Telkens als een cel zich deelt, en dat gebeurt heel vaak, wel 250 miljard keer per dag, moeten die 46 chromosomen worden gekopieerd tot 92 chromosomen. Die verdubbelde chromosomen moeten dan eerlijk verdeeld worden over de twee nieuwe cellen. Maar bij lymfomen, een bepaald soort kanker, maken de kankercellen fouten bij het verdelen van de chromosomen. Dat noemen we chromosomale instabiliteit (CIN). Door CIN kunnen cellen een afwijkend aantal chromosomen krijgen. En omdat de chromosomen belangrijk zijn voor de functies van de cel, kunnen veranderingen in de code ervoor zorgen dat cellen dingen gaan doen die ze niet zouden moeten doen, zoals ongecontroleerd delen. En dat kan leiden tot kanker.

Gezonde cellen maken bijna nooit zulke fouten, maar kankercellen wel. Daarom proberen wij in ons onderzoek manieren te vinden om specifiek die cellen met CIN aan te pakken en kanker beter te behandelen.

Stress reactie
Om dat te kunnen doen, moeten we eerst goed begrijpen wat er precies gebeurt als cellen hun chromosomen verkeerd verdelen. We hebben ontdekt dat die fouten ervoor zorgen dat de kankercel stress krijgt. Die stress kan uiteindelijk leiden tot een ontstekingsreactie in het lichaam, waarbij het immuunsysteem geactiveerd wordt om de gestreste cellen op te ruimen. Wat interessant is, is dat we hebben ontdekt dat de kankercellen die vaak deze fouten maken heel gevoelig zijn voor bepaalde stofjes die de stressreactie blokkeren. Een van die stofjes is een geneesmiddel dat al gebruikt wordt bij reumapatiënten; het heet Tocilizumab. We hebben dit medicijn getest op cellen die juist wel of juist niet fouten maken bij het verdelen van chromosomen. Het bleek dat de cellen die deze fouten maken veel gevoeliger zijn voor Tocilizumab. Dit betekent dat deze ontstekingsremmer misschien gebruikt kan worden bij de behandeling van kanker.

Ontstekingsremmer
“In dit project gaan we onderzoeken of dit ook werkt bij verschillende vormen van lymfoom.
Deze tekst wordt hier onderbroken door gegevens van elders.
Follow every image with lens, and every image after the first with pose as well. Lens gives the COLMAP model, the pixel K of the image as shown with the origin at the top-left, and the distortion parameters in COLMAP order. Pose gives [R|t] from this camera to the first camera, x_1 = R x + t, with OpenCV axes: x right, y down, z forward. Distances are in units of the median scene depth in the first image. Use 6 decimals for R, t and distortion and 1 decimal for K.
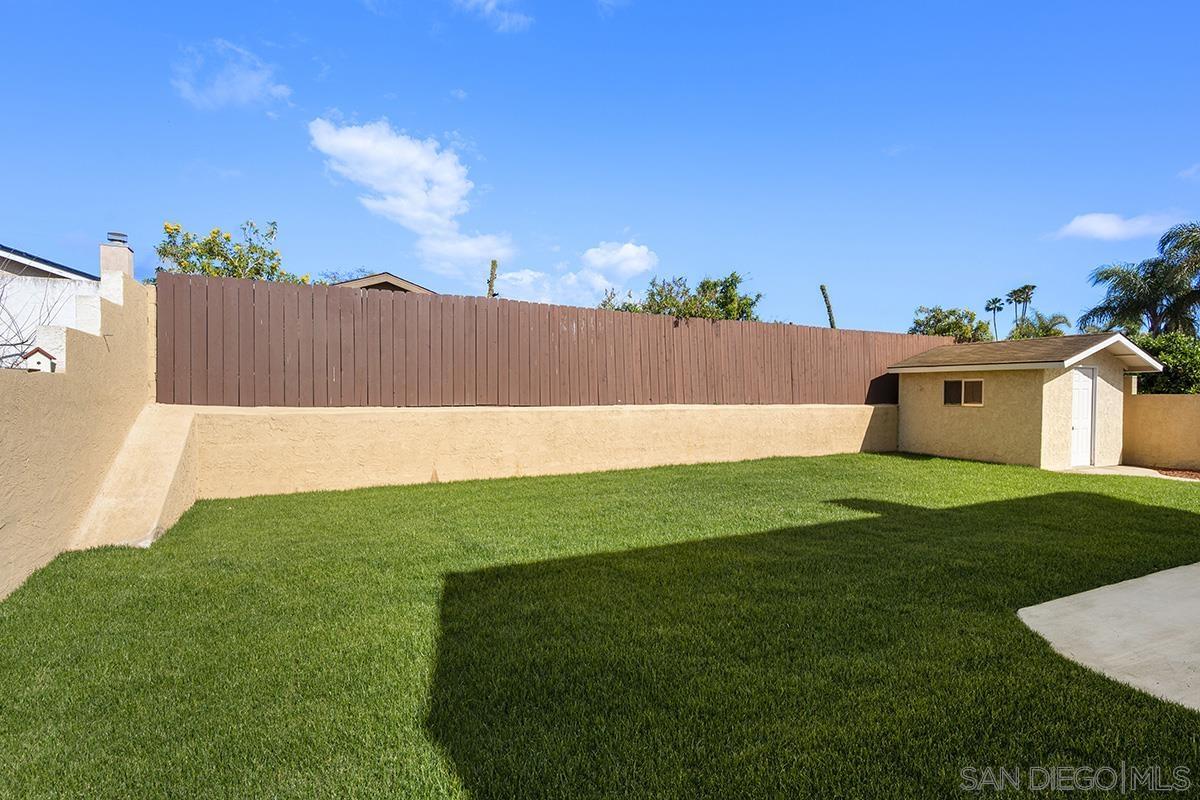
lens RADIAL K [[571.0, 0, 600.8], [0, 571.0, 399.8], [0, 0, 1]] dist [-0.000679, 0.000441]
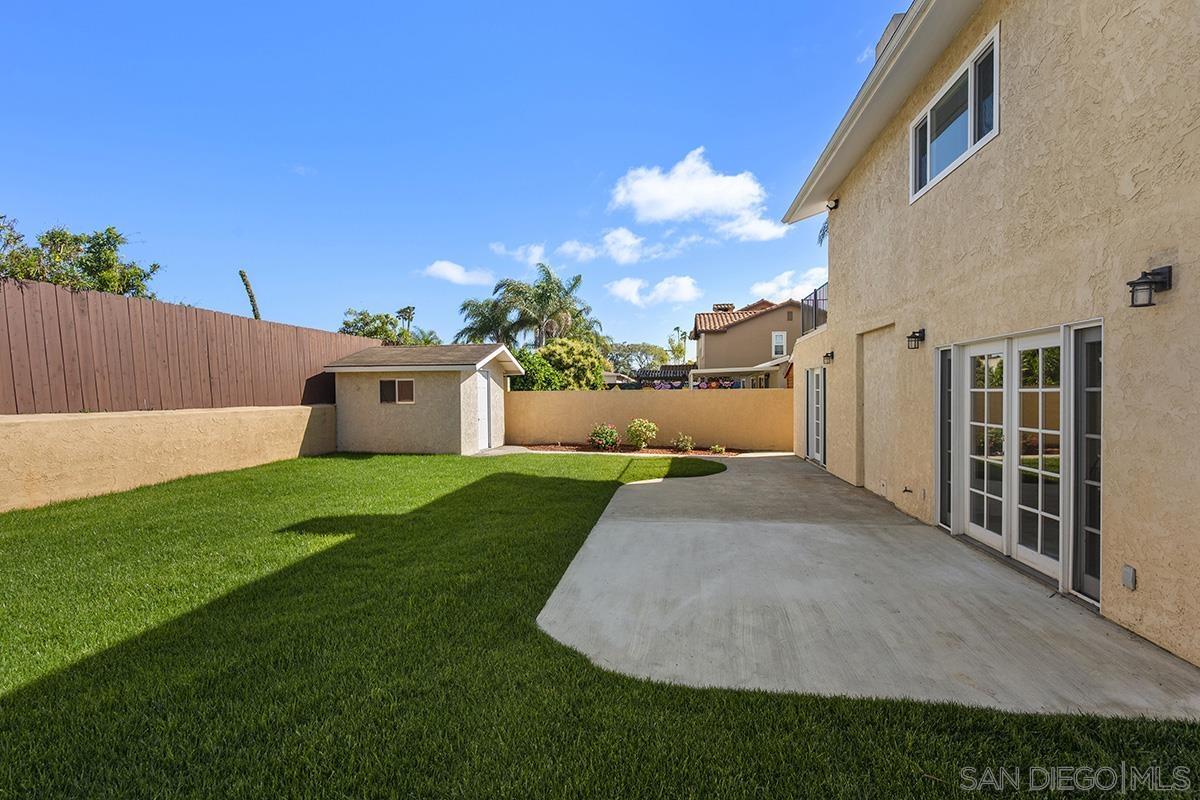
lens RADIAL K [[539.8, 0, 606.4], [0, 539.8, 402.4], [0, 0, 1]] dist [-0.001569, -0.001026]
pose [[0.562446, -0.025983, 0.826426, 0.017494], [0.020311, 0.999639, 0.017607, -0.001699], [-0.826584, 0.006882, 0.562771, 0.104760]]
We gaan gebruikmaken van nieuwe technologieën en samenwerken met hematologen van over de hele wereld. We willen ontdekken welke lymfomen vaak fouten maken bij het verdelen van chromosomen en vervolgens kijken of lymfomen die slordiger zijn met chromosomen inderdaad gevoelig zijn voor het blokkeren van de stressreactie in de kankercellen. We gaan ook testen of het gebruik van de ontstekingsremmer Tocilizumab de huidige behandeling van lymfoom effectiever kan maken en voor welke soorten lymfoom dit geldt. Daarnaast gaan we onderzoeken of het mogelijk is om in sommige gevallen minder chemotherapie te geven door gebruik te maken van deze remmer, om zo de bijwerkingen van de behandeling te verminderen. We hopen dat ons werk in de komende jaren zal leiden tot klinische onderzoek, waarbij we kunnen testen of de ontstekingsremmer Tocilizumab effectief is bij patiënten met lymfoom”.